## What you have to do
Reproduce every line of the listing below without changing a single character.

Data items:
####

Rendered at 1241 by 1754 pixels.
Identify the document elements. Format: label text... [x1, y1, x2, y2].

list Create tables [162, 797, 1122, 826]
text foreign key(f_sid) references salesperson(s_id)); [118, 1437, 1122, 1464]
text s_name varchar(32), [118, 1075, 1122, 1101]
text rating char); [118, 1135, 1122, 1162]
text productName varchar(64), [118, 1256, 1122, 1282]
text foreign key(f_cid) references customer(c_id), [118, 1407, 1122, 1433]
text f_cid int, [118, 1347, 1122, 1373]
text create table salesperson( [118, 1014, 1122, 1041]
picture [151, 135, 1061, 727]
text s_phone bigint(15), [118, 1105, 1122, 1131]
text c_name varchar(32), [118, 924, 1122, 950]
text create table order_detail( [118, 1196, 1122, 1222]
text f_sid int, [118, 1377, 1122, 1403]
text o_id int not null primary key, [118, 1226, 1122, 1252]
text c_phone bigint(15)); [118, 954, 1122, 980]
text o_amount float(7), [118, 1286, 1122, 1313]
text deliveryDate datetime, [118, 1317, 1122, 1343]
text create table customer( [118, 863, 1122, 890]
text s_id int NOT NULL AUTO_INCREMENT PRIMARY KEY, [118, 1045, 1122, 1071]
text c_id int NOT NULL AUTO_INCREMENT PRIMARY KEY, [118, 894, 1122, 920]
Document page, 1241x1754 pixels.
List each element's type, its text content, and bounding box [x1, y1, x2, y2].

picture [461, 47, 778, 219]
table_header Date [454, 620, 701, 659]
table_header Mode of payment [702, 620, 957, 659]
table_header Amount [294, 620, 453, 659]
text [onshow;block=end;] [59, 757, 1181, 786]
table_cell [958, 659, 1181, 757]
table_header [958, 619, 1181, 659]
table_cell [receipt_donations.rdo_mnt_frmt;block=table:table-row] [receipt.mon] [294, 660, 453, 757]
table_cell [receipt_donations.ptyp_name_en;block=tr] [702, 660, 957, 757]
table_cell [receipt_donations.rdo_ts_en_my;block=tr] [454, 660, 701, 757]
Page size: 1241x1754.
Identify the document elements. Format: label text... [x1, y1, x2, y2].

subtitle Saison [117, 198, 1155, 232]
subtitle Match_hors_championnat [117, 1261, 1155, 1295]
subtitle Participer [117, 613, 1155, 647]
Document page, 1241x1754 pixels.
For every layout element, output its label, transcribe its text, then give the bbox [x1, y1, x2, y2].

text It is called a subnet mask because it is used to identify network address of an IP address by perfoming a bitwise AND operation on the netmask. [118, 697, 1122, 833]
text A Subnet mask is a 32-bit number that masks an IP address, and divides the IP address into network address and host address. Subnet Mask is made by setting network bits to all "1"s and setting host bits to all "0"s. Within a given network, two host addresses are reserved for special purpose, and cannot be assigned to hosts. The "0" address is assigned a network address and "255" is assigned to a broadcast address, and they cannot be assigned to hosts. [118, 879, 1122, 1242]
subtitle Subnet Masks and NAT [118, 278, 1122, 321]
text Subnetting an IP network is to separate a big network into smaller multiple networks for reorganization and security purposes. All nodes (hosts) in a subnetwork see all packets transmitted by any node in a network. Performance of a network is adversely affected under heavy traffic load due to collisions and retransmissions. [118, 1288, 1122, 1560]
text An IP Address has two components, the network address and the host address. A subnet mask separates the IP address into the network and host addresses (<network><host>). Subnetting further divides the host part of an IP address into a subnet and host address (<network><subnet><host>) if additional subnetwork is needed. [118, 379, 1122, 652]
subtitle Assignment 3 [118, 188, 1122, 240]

####

## Final result
Rendered at 1241 by 1754 pixels.
Identify the document elements. Format: label text... [x1, y1, x2, y2].

list Create tables [162, 797, 1122, 826]
text foreign key(f_sid) references salesperson(s_id)); [118, 1437, 1122, 1464]
text s_name varchar(32), [118, 1075, 1122, 1101]
text rating char); [118, 1135, 1122, 1162]
text productName varchar(64), [118, 1256, 1122, 1282]
text foreign key(f_cid) references customer(c_id), [118, 1407, 1122, 1433]
text f_cid int, [118, 1347, 1122, 1373]
text create table salesperson( [118, 1014, 1122, 1041]
picture [151, 135, 1061, 727]
text s_phone bigint(15), [118, 1105, 1122, 1131]
text c_name varchar(32), [118, 924, 1122, 950]
text create table order_detail( [118, 1196, 1122, 1222]
text f_sid int, [118, 1377, 1122, 1403]
text o_id int not null primary key, [118, 1226, 1122, 1252]
text c_phone bigint(15)); [118, 954, 1122, 980]
text o_amount float(7), [118, 1286, 1122, 1313]
text deliveryDate datetime, [118, 1317, 1122, 1343]
text create table customer( [118, 863, 1122, 890]
text s_id int NOT NULL AUTO_INCREMENT PRIMARY KEY, [118, 1045, 1122, 1071]
text c_id int NOT NULL AUTO_INCREMENT PRIMARY KEY, [118, 894, 1122, 920]
Document page, 1241x1754 pixels.
List each element's type, its text content, and bounding box [x1, y1, x2, y2].

picture [461, 47, 778, 219]
table_header Date [454, 620, 701, 659]
table_header Mode of payment [702, 620, 957, 659]
table_header Amount [294, 620, 453, 659]
text [onshow;block=end;] [59, 757, 1181, 786]
table_cell [958, 659, 1181, 757]
table_header [958, 619, 1181, 659]
table_cell [receipt_donations.rdo_mnt_frmt;block=table:table-row] [receipt.mon] [294, 660, 453, 757]
table_cell [receipt_donations.ptyp_name_en;block=tr] [702, 660, 957, 757]
table_cell [receipt_donations.rdo_ts_en_my;block=tr] [454, 660, 701, 757]
Page size: 1241x1754.
Identify the document elements. Format: label text... [x1, y1, x2, y2].

subtitle Saison [117, 198, 1155, 232]
subtitle Match_hors_championnat [117, 1261, 1155, 1295]
subtitle Participer [117, 613, 1155, 647]
Document page, 1241x1754 pixels.
For every layout element, output its label, transcribe its text, then give the bbox [x1, y1, x2, y2].

text It is called a subnet mask because it is used to identify network address of an IP address by perfoming a bitwise AND operation on the netmask. [118, 697, 1122, 833]
text A Subnet mask is a 32-bit number that masks an IP address, and divides the IP address into network address and host address. Subnet Mask is made by setting network bits to all "1"s and setting host bits to all "0"s. Within a given network, two host addresses are reserved for special purpose, and cannot be assigned to hosts. The "0" address is assigned a network address and "255" is assigned to a broadcast address, and they cannot be assigned to hosts. [118, 879, 1122, 1242]
subtitle Subnet Masks and NAT [118, 278, 1122, 321]
text Subnetting an IP network is to separate a big network into smaller multiple networks for reorganization and security purposes. All nodes (hosts) in a subnetwork see all packets transmitted by any node in a network. Performance of a network is adversely affected under heavy traffic load due to collisions and retransmissions. [118, 1288, 1122, 1560]
text An IP Address has two components, the network address and the host address. A subnet mask separates the IP address into the network and host addresses (<network><host>). Subnetting further divides the host part of an IP address into a subnet and host address (<network><subnet><host>) if additional subnetwork is needed. [118, 379, 1122, 652]
subtitle Assignment 3 [118, 188, 1122, 240]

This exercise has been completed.